Fees: Avera Marshall Regional Medical Center may impose a reasonable, cost-based fee for copying your record to the extent permitted by state and federal law. The fee will include the cost of supplies, the labor of copying, and postage if you request the copy to be mailed.

Amend: If you feel that medical information we have about you is incorrect or incomplete, you may ask us to amend the information. You have the right to request an amendment as long as the information is kept by or for Avera Marshall Regional Medical Center. Requests must be made in writing to the privacy officer, and you must provide a reason that supports your request.

Denial: In certain cases we may deny your request for an amendment and if this occurs, you will be notified of the reason for the denial.

Accounting of Disclosures: You have a right to request an accounting of disclosures we make of medical information about you. This right goes into effect on April 14, 2003. On April 14, 2009 and later disclosures can be requested for the prior six years. Your request must state the time period for which you want the accounting.

Request Restrictions: You have the right to request a restriction or limitation on the medical information we use or disclose about you for treatment, payment, or health care operations. You also have the right to request a limit on medical information we disclose to someone who is involved in your care or the payment for your care. For example, you could ask that we not disclose information to another physician about a surgery that you had.

We are not required to agree with your request: If we do agree, we will comply with your request unless the information is needed to provide emergency treatment. We would deny your request, for example, not to tell your insurance company about your surgery if you are not prepared to pay the charges in cash.

Request Confidential Communications: You have the right to request that we communicate with you about medical matters in a certain way or at a certain location. That request will be honored to the extent that it is reasonable for us to do so. For example, you can ask that we use an alternative address for billing purposes. We may require you to provide information about how payment will be handled.

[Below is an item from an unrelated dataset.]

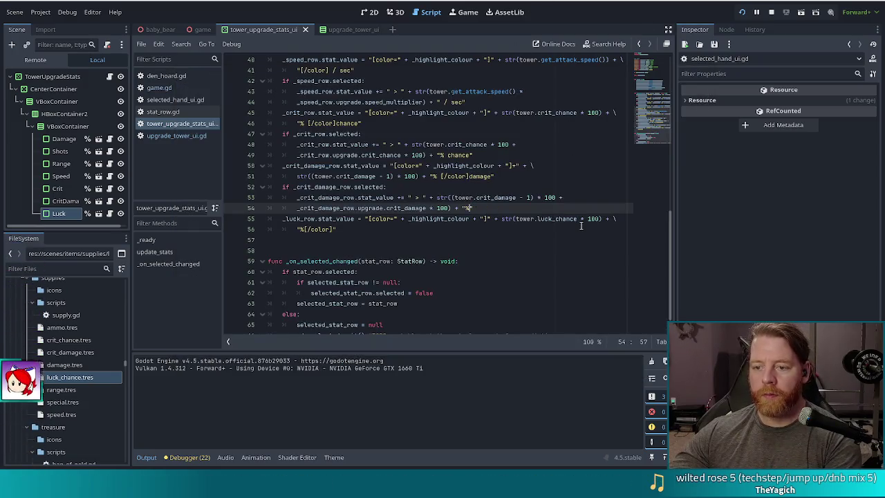
{"action": "key", "text": "alt+Tab"}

A Paper Copy of This Notice: You have the right to a paper copy of this notice. Even if you received the notice electronically you are still entitled to a paper copy of the notice. You may obtain a copy of this notice at our web site at www.averamarshall.org.

Exercising Your Rights: To exercise any of your rights please obtain the required forms from the Privacy Officer and submit your request in writing.

CHANGES TO THIS NOTICE: We reserve the right to change this notice, and the revised or changed notice will be effective for information we already have about you as well as any information we receive in the future. The current notice will be posted in our places of business and include the effective date. You may request a copy of the current notice at any time or access it via our web site.

COMPLAINTS: If you believe your privacy rights have been violated, you may file a complaint by calling 507.532.9661 and asking for the Privacy Officer. Complaints may also be filed with the Secretary of the Department of Health and Human Services in Washington, DC. All complaints must be submitted in writing. You will not be penalized for filing a complaint.

OTHER USES OF MEDICAL INFORMATION: Other uses and disclosures of medical information not covered by this notice will be made only with your written permission. You may revoke that permission, in writing, at any time. If you revoke your permission, we will no longer use or disclose medical information about you for the reasons covered by the previous written authorization. You understand that we are not able to take back any disclosures we may already have made with your permission and that we are required to retain our records of the care that we provided to you.